Jane Doe is fighting for her right to be acknowledged as the young woman that she is. Her being addressed by the wrong pronouns and name are signs of willful neglect and mistreatment, and we should absolutely have her back as she fights for them. It’s also important to remember that her case is one amongst an unknown number of transgender kids in DCF custody. It’s also not a horrible exception to sunshiny lives of other kids who identify with the gender they were assigned at birth. It’s a whole system that is dramatically underfunded and ill-equipped to care for its kids, which mirrors and feeds a criminal justice system that we know to be oppressive in pretty much every possible way.
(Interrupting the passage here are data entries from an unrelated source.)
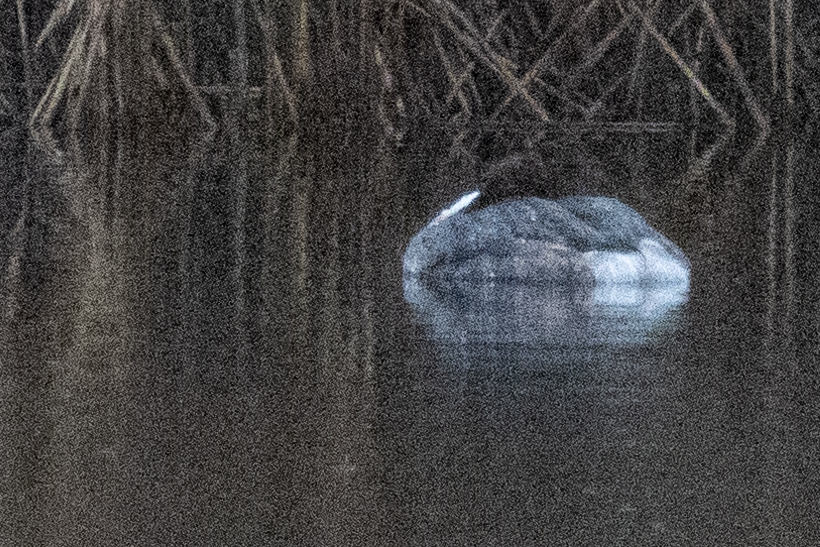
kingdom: Animalia
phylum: Chordata
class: Aves
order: Podicipediformes
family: Podicipedidae
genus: Podiceps
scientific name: Podiceps cristatus
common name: Great crested grebe
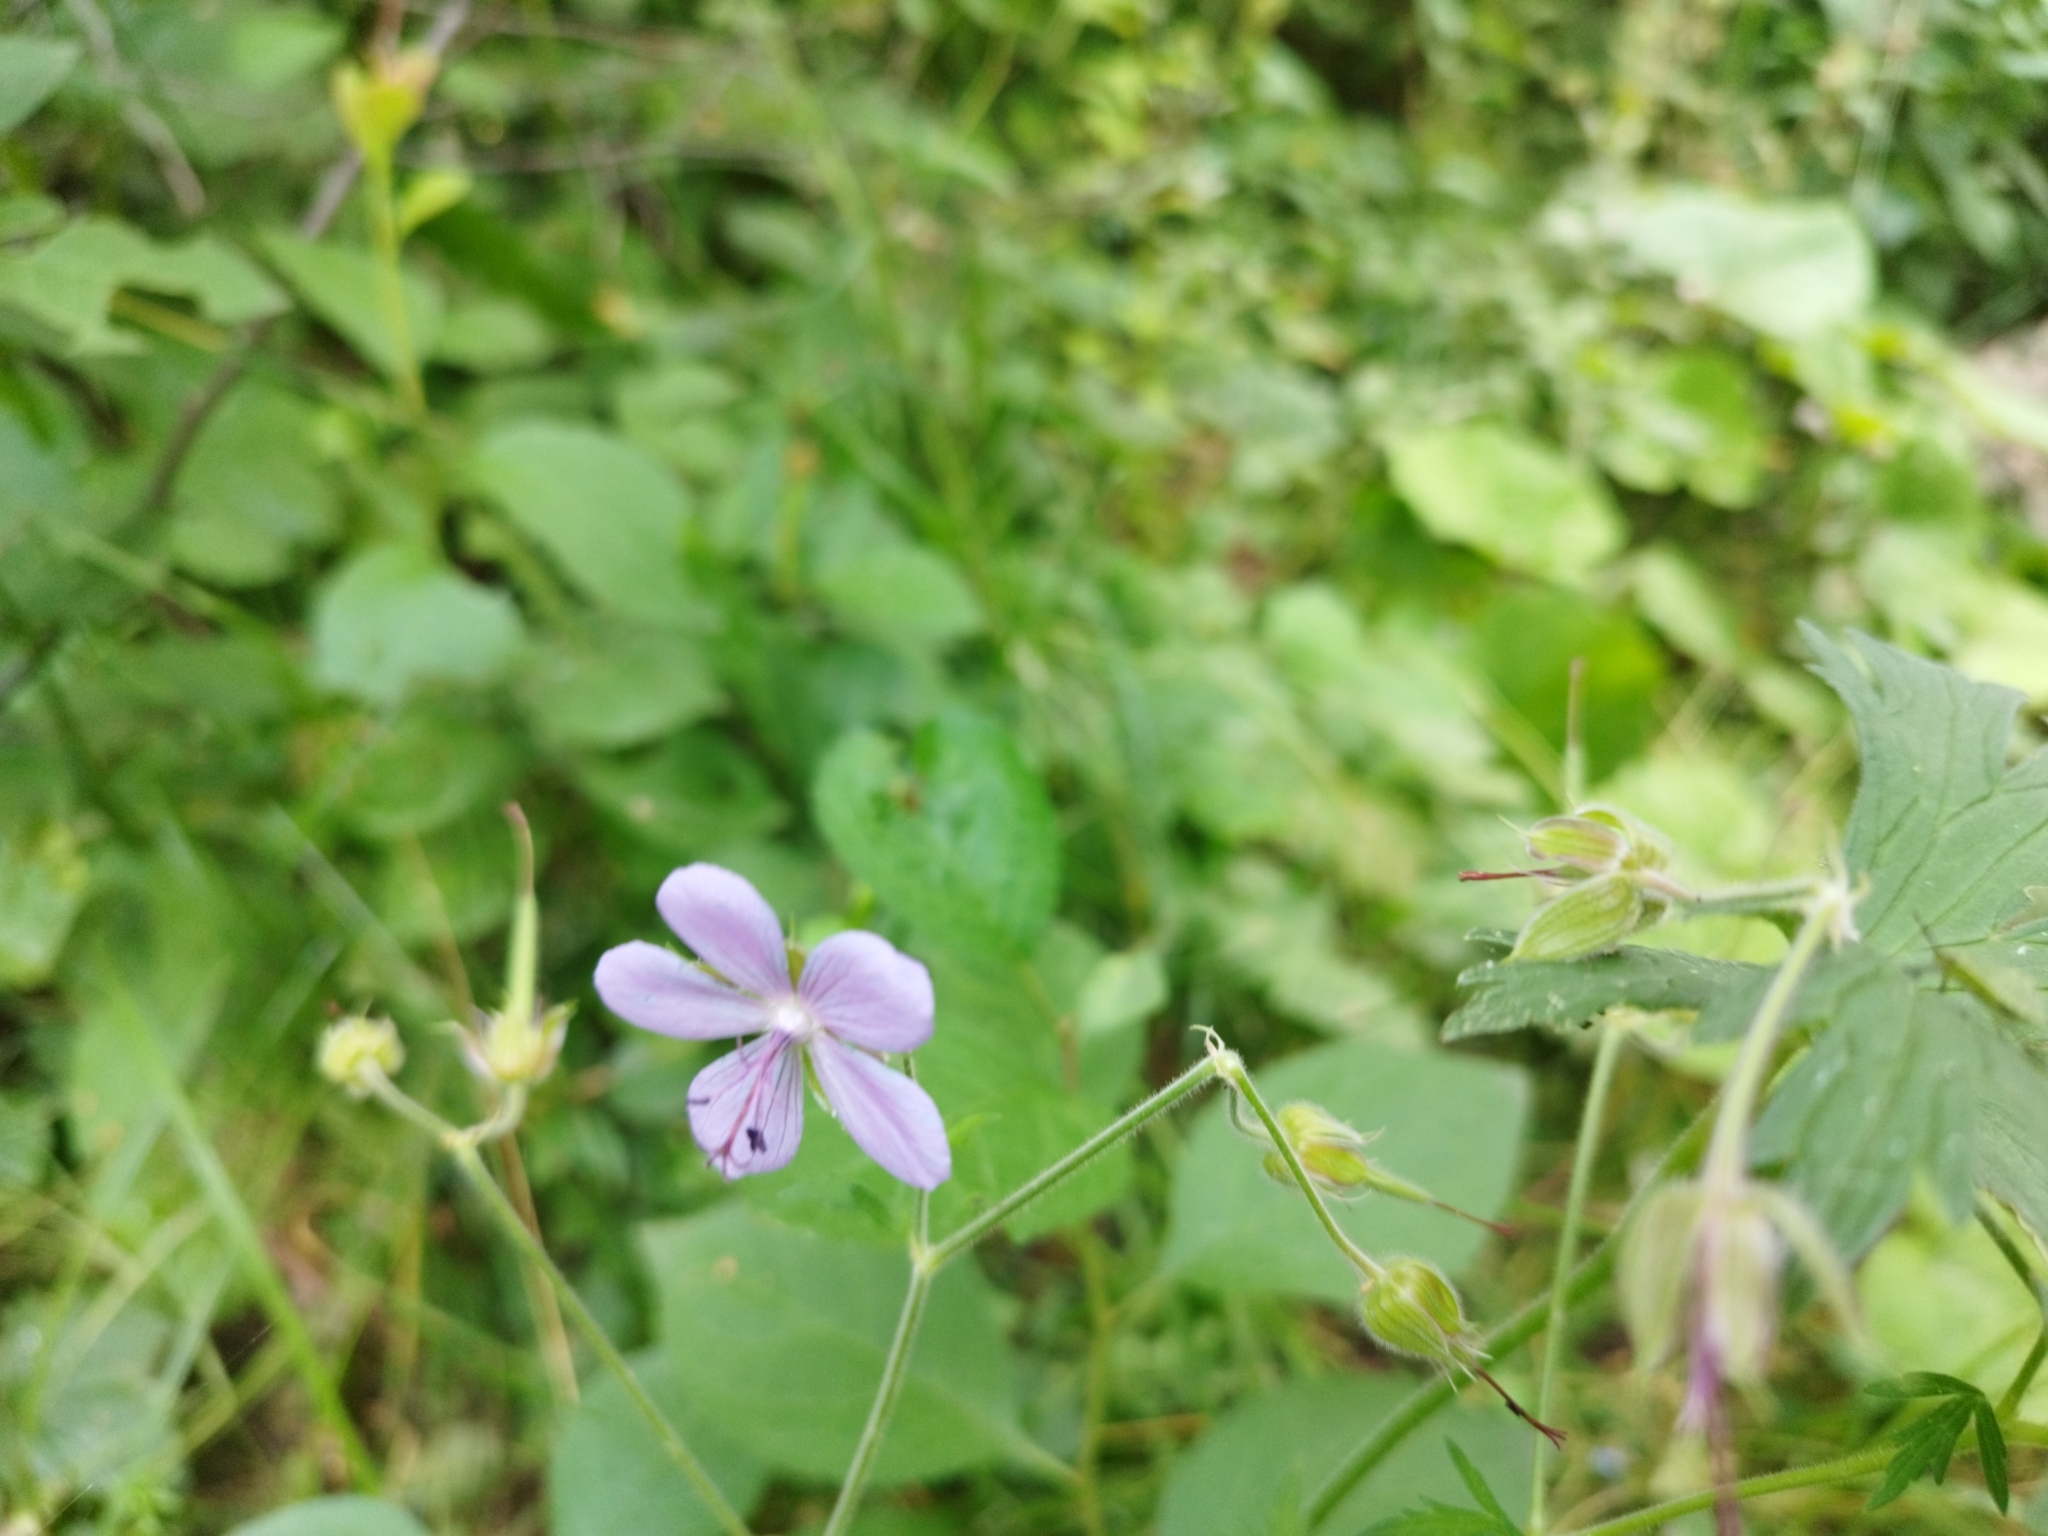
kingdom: Plantae
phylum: Tracheophyta
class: Magnoliopsida
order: Geraniales
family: Geraniaceae
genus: Geranium
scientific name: Geranium pratense
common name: Meadow crane's-bill
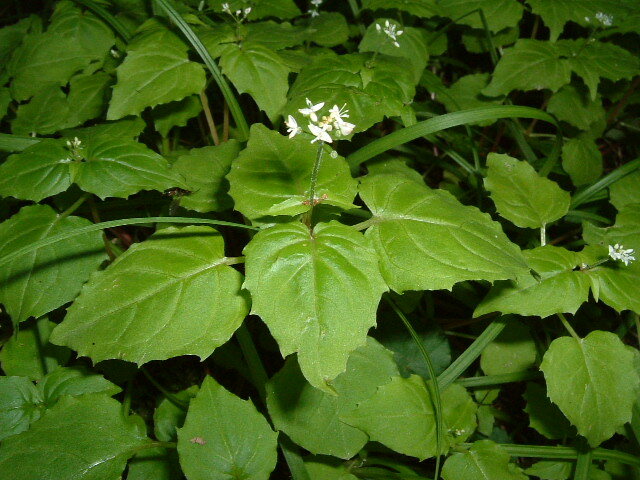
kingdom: Plantae
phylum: Tracheophyta
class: Magnoliopsida
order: Myrtales
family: Onagraceae
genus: Circaea
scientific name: Circaea alpina
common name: Alpine enchanter's-nightshade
It’s interesting to see these two cases drop within days of each other. The plaintiffs in these cases are not the first trans or LGB people to be discriminated against while in the custody of the state. Not by a long shot. What these cases show is that we are in a moment where the legal system might actually be equipped to respond to one of the multitude of ways trans and LGB people are stripped of their rights.
Is this a good thing? On the one hand, yes, it is good. It means that there is actually a mechanism of accountability that trans and LGB people can turn to! It means we have lawyers and national organizations like the ACLU who are equipped to take on these fights. It means there is a glimmer of hope that things might get better for Jane, or that the people incarcerated at WVDC will be able to work at reducing their sentences while also not being exposed to abuse and harassment from non-GBT inmates.
But on the other hand, wins in these cases would mean that the criminal justice system can expand in its capacity to incarcerate LGBT people in a way that is seen as acceptable. And when the system expands in its capacity, it ultimately means more of us will be swallowed up by it, particularly people of color within our communities, who are already disproportionately targeted by the prison industrial complex and the school-to-prison pipeline. Even if prisons and jails and detention centers and juvenile correction facilities become safER for individuals held there, the prison system continues to be a mechanism to police and oppress and dehumanize. As CeCe McDonald reminds us: “men’s prison, women’s prison, trans prison, or unicorn prison — no prison is safe.”
As these suits go forward, it’s important to fight for Jane and the plaintiffs in the San Bernardino suit. It’s also important to remain critical of the current function of the justice system as a whole, particularly as it works to incarcerate more and more people from marginalized communities, and to work on envisioning alternatives to incarceration altogether.